During the week, Thomas works for Florence-Darlington Technical College. On the weekends he’s living his NASCAR dreams as a journalist and photographer for The Fourth Turn, a motorsports news and opinion website he founded with a friend. Before the pandemic, Thomas would travel to NASCAR races to capture all the breathtaking action.

“Some of the tracks, like Bristol Motor Speedway up in Tennessee, I’m actually sitting on top of the wall taking photos of the cars as they come by,” Thomas said. “It can get pretty intense, especially when they crash.”

Thomas has a front seat for the heart-pumping action because of a lifetime of lifesaving care he has received through the Medical University of South Carolina.

“I live life in the fast lane, and MUSC has helped me stay on track – literally! It's like every appointment is a pit stop, and I always return to the racetrack faster and stronger than before,” Thomas said.

Hunter rests in an incubator as a newborn

Thomas’ first “pit stop” at MUSC came just a few weeks after he was born at McLeod Regional Hospital on Jan. 19, 1990. Pediatric cardiologists flown in from MUSC diagnosed the 3 lb. 10 oz. preemie with tetralogy of Fallot, a congenital heart disease caused by a combination of four heart defects.

Thomas was transferred to MUSC for surgery when he was 6 weeks old. A shunt, or small tube, was placed in his heart to help blood flow to his lungs and other organs. At 10 months old, MUSC surgeons repaired his heart defects. His next “pit stop” came at 2 years old, when intestinal issues led to him having his gallbladder and appendix removed.

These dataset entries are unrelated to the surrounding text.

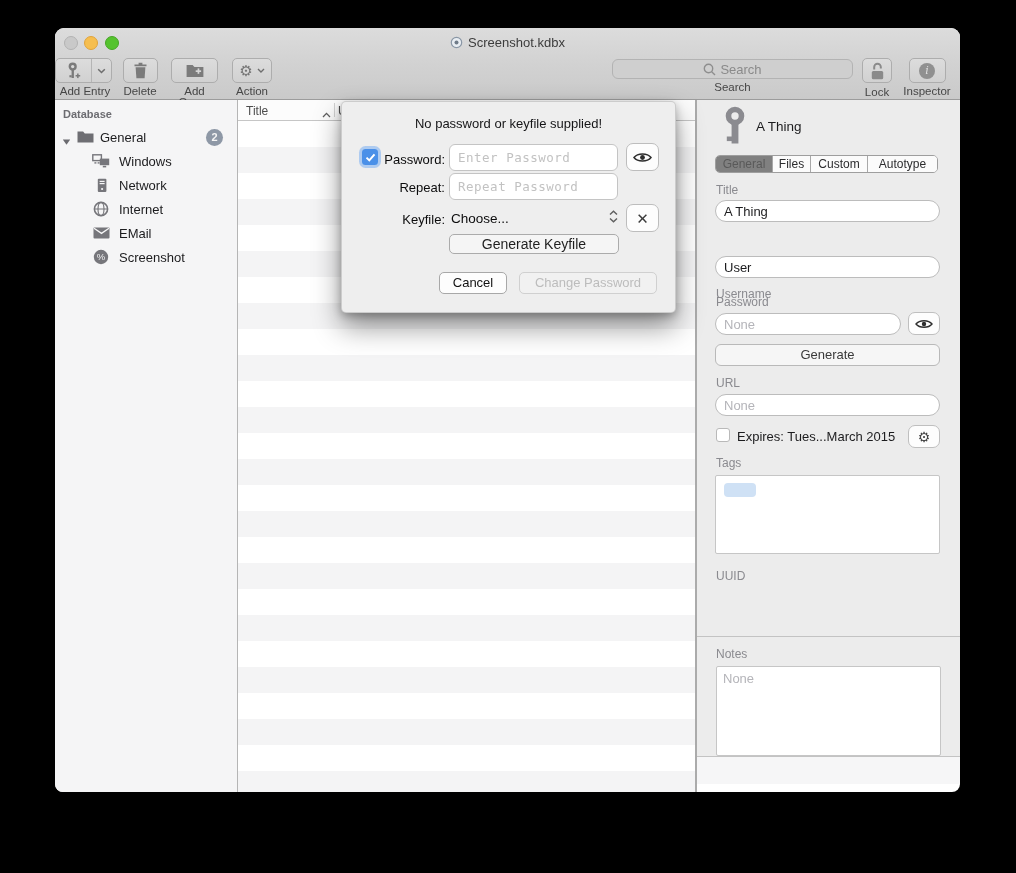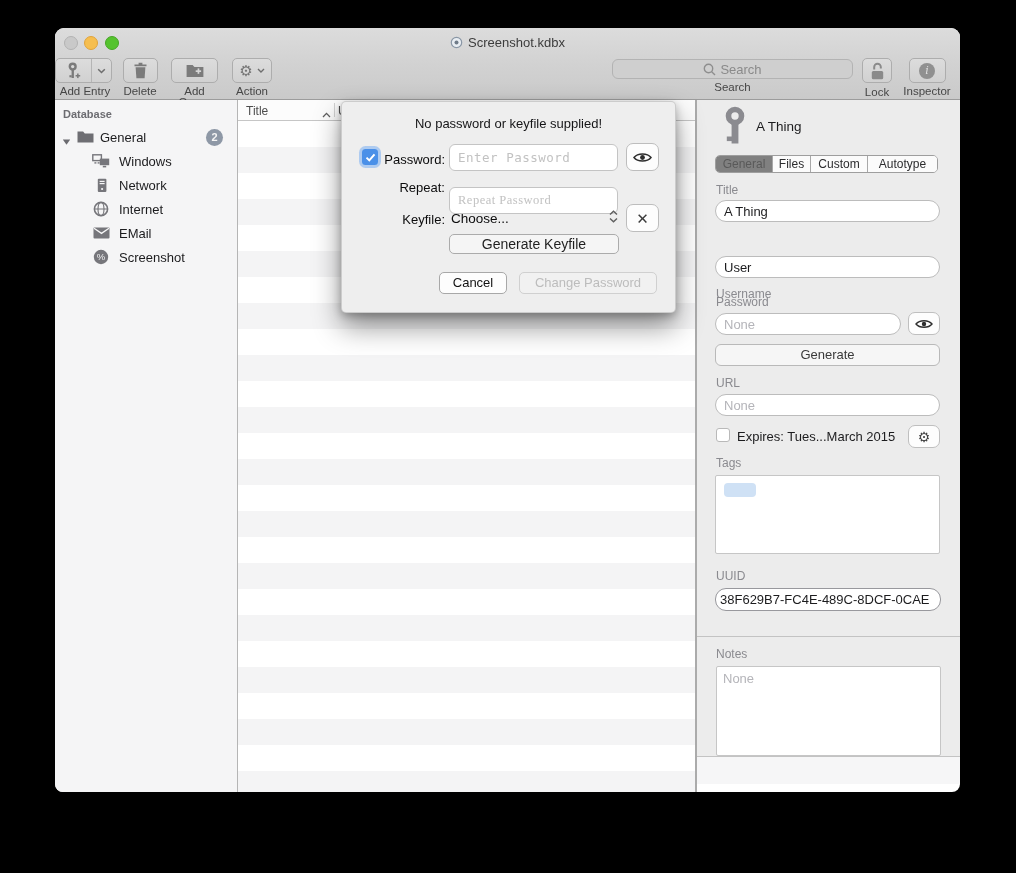--- a/index.html
+++ b/index.html
@@ -371,7 +371,7 @@
       </div>
 
       <span class="dlg-label" style="left:38px;top:78px;">Repeat:</span>
-      <input class="dlg-field" style="top: 85px; font-family: Liberation Serif, serif;" placeholder="Repeat Password">
+      <input class="dlg-field" style="top: 71px;" placeholder="Repeat Password">
 
       <span class="dlg-label" style="left:38px;top:110px;">Keyfile:</span>
       <span class="choose-txt">Choose...</span>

When Thomas was 21, his defibrillator malfunctioned after being recalled and shocked him seven times.

“That was the longest ambulance ride of my life, going from Florence to Charleston on a stretcher,” Thomas said. “I couldn't see anything except the door in front of me. When I got to MUSC, I just felt just the biggest relief because I knew they would fix it.”

Recently, Thomas returned to MUSC for a major “tune-up.” He was implanted with the first device in the world approved by the FDA to treat patients with congenital heart disease. 

He’s just the third MUSC Health patient to receive a Harmony Transcatheter Pulmonary Valve. The device helps improve blood flow to the lungs without the risk and longer recovery time of open-heart surgery.

Thomas got his new valve in June 2021, just a few months after it was approved by the Food and Drug Administration. MUSC Health specialists helped develop the revolutionary technique to implant it.

As a nonprofit academic medical center, MUSC Health can provide this kind of advanced care, which has saved and changed Hunter’s life in so many ways, thanks largely to generous private support.

“It takes a village to do research and development, it can take years to be successful and that takes money,” Thomas said. “When you give to the Medical University, it's going to be used to save lives. It’s changing what’s possible and it's changing the world.”